China on Tuesday filed a complaint under the WTO's dispute settlement mechanism over anti-dumping measures by the United States against 13 types of Chinese products.
China has officially launched the WTO dispute settlement procedure and called for consultations with the U.S. under the mechanism, the Ministry of Commerce (MOC) said in a statement.
"In its anti-dumping investigations and reviews, the U.S. has inappropriately applied targeted dumping methodology, denied companies separate tax rates, and used unfavorable facts," MOC spokesman Shen Danyang said in a statement.
These practices, which do not comply with WTO rules, have resulted in Chinese products mistakenly deemed as having been dumped, and have severely magnified the dumping margins, Shen said.
The spokesman said anti-dumping measures launched by the U.S. for 13 types of Chinese products, including oil well pipelines, involved a total export value of 8.4 billion U.S. dollars.
"The wrong practices by the U.S. have seriously damaged the legitimate interests of Chinese companies, and domestic industries are strongly dissatisfied with these practices," Shen said.
He said that China is resolutely against the misuse of trade remedy rules and protectionism. "China will also determinedly maintain its rights as a WTO member and safeguard the interests of domestic industries," he said.

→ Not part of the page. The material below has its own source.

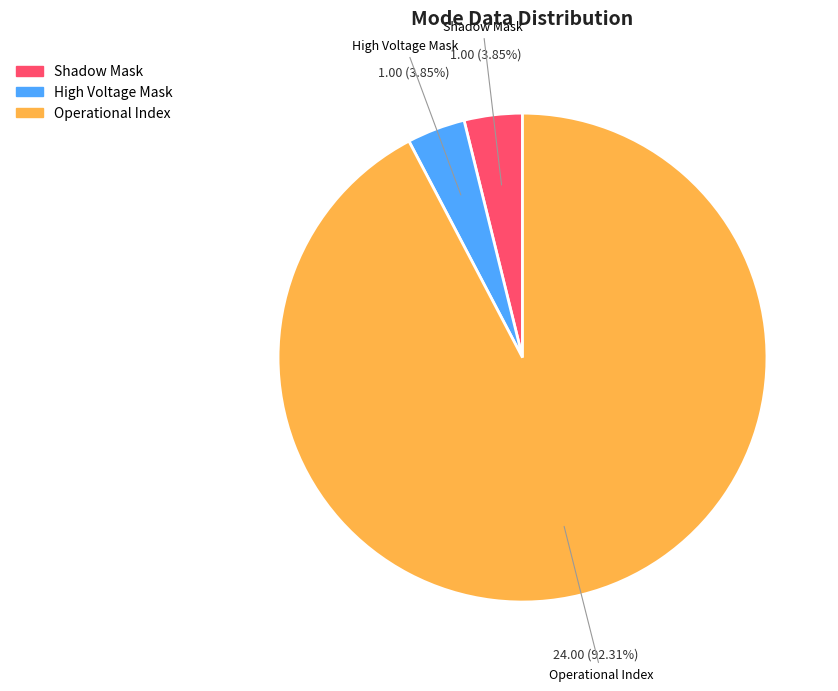

Count the number of slices in the pie.

3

He added that China wishes to seek negotiations with the U.S. under the WTO dispute settlement mechanism, and hopes that the U.S. can correct its wrong practices and properly address China's concerns.
Yang Guohua, deputy head of the MOC's treaty and law department, said that filing a complaint for 13 cases at a time points to a common mistake in the anti-dumping investigations of the U.S. Department of Commerce.
"In the past, China used to file complaints for one kind of product at a time, which is far less cost-effective and efficient," Yang said.
In calculating duty rates, The U.S. presumes that all Chinese export companies constitute a single entity controlled by the government and adopts the same duty rate for all companies, unless companies apply for separate rates and provide evidence that their export is not government-controlled.
However, the U.S. refused to give separate rates even if Chinese companies provided sufficient evidence, such as in the anti-dumping cases for solar panels and warm-water shrimp.
The U.S.'s aim is to raise the anti-dumping duty rates for Chinese products, which greatly weakened the price advantages of Chinese companies, according to Yang. "Those are trade protectionism practices."
Yang said the odds of winning the complaint are high as China filed the complaint "after conditions for the cases were mature."
Prior to this, China had filed 12 complaints under the WTO's dispute settlement mechanism and won 11 of them.